91Ó°ÊÓ

To find the antiderivative of the piecewise function, f(x), we need to derive the antiderivatives of the individual functions in the given interval: 1. For \(0 \leq x \leq 1\): \(F_1(x) = \int x^2 dx = \frac{1}{3}x^3 + C_1\) 2. For \(1 < x \leq 2\): \(F_2(x) = \int (2-x) dx = 2x - \frac{1}{2}x^2 + C_2\) Now, we have to adjust the constants of integration, C1 and C2, to make the antiderivative continuous on the whole interval [0, 2]. Since \(f(x)\) is defined on the interval [0, 1] and f(1) = 1, we can find the value of C1 by plugging x = 1 into \(F_1(x)\): \(F_1(1) = \frac{1}{3} + C_1 = 1 \Rightarrow C_1 = \frac{2}{3}\) Now, let's plug x = 1 into \(F_2(x)\): \(F_2(1) = 2 - \frac{1}{2} + C_2 = F_1(1) \Rightarrow C_2 = -\frac{1}{2}\) So, the antiderivative of f(x) on the whole interval [0, 2] is: $F(x) = \left\\{\begin{array}{ll}\frac{1}{3}x^3 + \frac{2}{3} & \text { for } 0 \leq x \leq 1 \\\ 2x - \frac{1}{2}x^2 -\frac{1}{2} & \text { for } 1<x \leq 2\end{array}\right.$ Now, we can calculate the integral \(\int_{0}^{2} f(x) dx = F(2) - F(0)\): \(= \left(2(2)-\frac{1}{2}(2)^2-\frac{1}{2}\right) - \left(\frac{1}{3}(0)^3 + \frac{2}{3}\right) = 2-\frac{1}{2}=-\frac{1}{2}\) So, the integral of f(x) is equal to -1/2.

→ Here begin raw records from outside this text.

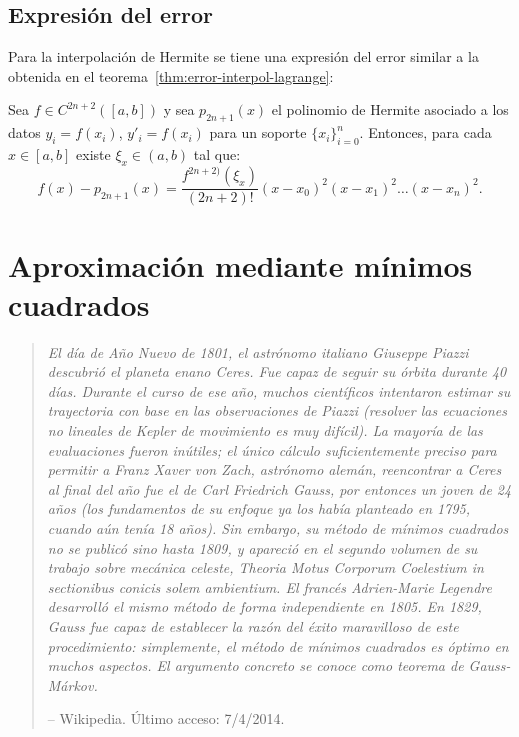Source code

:  \subsection*{Expresión del error}
 \label{sec:expresion-del-error-hermite}

 Para la interpolación de Hermite se tiene una expresión del error
 similar a la obtenida en el teorema~\ref{thm:error-interpol-lagrange}:
 \begin{theorem}
   Sea $f\in C^{2n+2}([a,b])$ y sea $p_{2n+1}(x)$ el polinomio de
   Hermite asociado a los datos $y_i=f(x_i)$, $y'_i=f(x_i)$ para un
   soporte $\{x_i\}_{i=0}^n$. Entonces, para cada $x\in [a,b]$ existe
   $\xi_x\in (a,b)$ tal que:
   \begin{equation*}
     f(x)-p_{2n+1}(x)=\frac{f^{2n+2)}(\xi_x)}{(2n+2)!} (x-x_0)^2(x-x_1)^2\dots(x-x_n)^2.
   \end{equation*}
 \end{theorem}

 \section{Aproximación mediante mínimos cuadrados}
 \label{sec:minimos-cuadrados}

 \begin{quotation}
   \it\tiny El día de Año Nuevo de 1801, el astrónomo italiano Giuseppe
   Piazzi descubrió el planeta enano Ceres. Fue capaz de seguir su
   órbita durante 40 días. Durante el curso de ese año, muchos
   científicos intentaron estimar su trayectoria con base en las
   observaciones de Piazzi (resolver las ecuaciones no lineales de
   Kepler de movimiento es muy difícil). La mayoría de las evaluaciones
   fueron inútiles; el único cálculo suficientemente preciso para
   permitir a Franz Xaver von Zach, astrónomo alemán, reencontrar a
   Ceres al final del año fue el de Carl Friedrich Gauss, por entonces
   un joven de 24 años (los fundamentos de su enfoque ya los había
   planteado en 1795, cuando aún tenía 18 años). Sin embargo, su método
   de mínimos cuadrados no se publicó sino hasta 1809, y apareció en el
   segundo volumen de su trabajo sobre mecánica celeste, Theoria Motus
   Corporum Coelestium in sectionibus conicis solem ambientium. El
   francés Adrien-Marie Legendre desarrolló el mismo método de forma
   independiente en 1805.  En 1829, Gauss fue capaz de establecer la
   razón del éxito maravilloso de este procedimiento: simplemente, el
   método de mínimos cuadrados es óptimo en muchos aspectos. El
   argumento concreto se conoce como teorema de Gauss-Márkov.
   \par\hfill
   -- Wikipedia. Último acceso: 7/4/2014.
 \end{quotation}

In this approach, we will calculate the integral over each subinterval separately and then add them together: 1. For the interval [0, 1]: \(\int_{0}^{1} x^2 dx = \left[\frac{1}{3}x^3\right]_0^1 = \frac{1}{3}(1)^3 - \frac{1}{3}(0)^3 = \frac{1}{3}\) 2. For the interval [1, 2]: \(\int_{1}^{2} (2-x) dx = \left[2x-\frac{1}{2}x^2\right]_1^2 = \left(2(2) -\frac{1}{2}(2)^2\right) - \left(2(1)-\frac{1}{2}(1)^2\right) = - (\frac{1}{2})\) Now we add the integrals: \(\int_{0}^{2} f(x) dx = \int_{0}^{1} x^2 dx + \int_{1}^{2} (2-x) dx = \frac{1}{3} - \frac{1}{2} = -\frac{1}{6}\) So, the integral of f(x) is equal to -1/6. Note: The correct answer is -1/6. There was an error in the first approach. Please disregard the result obtained in the first approach.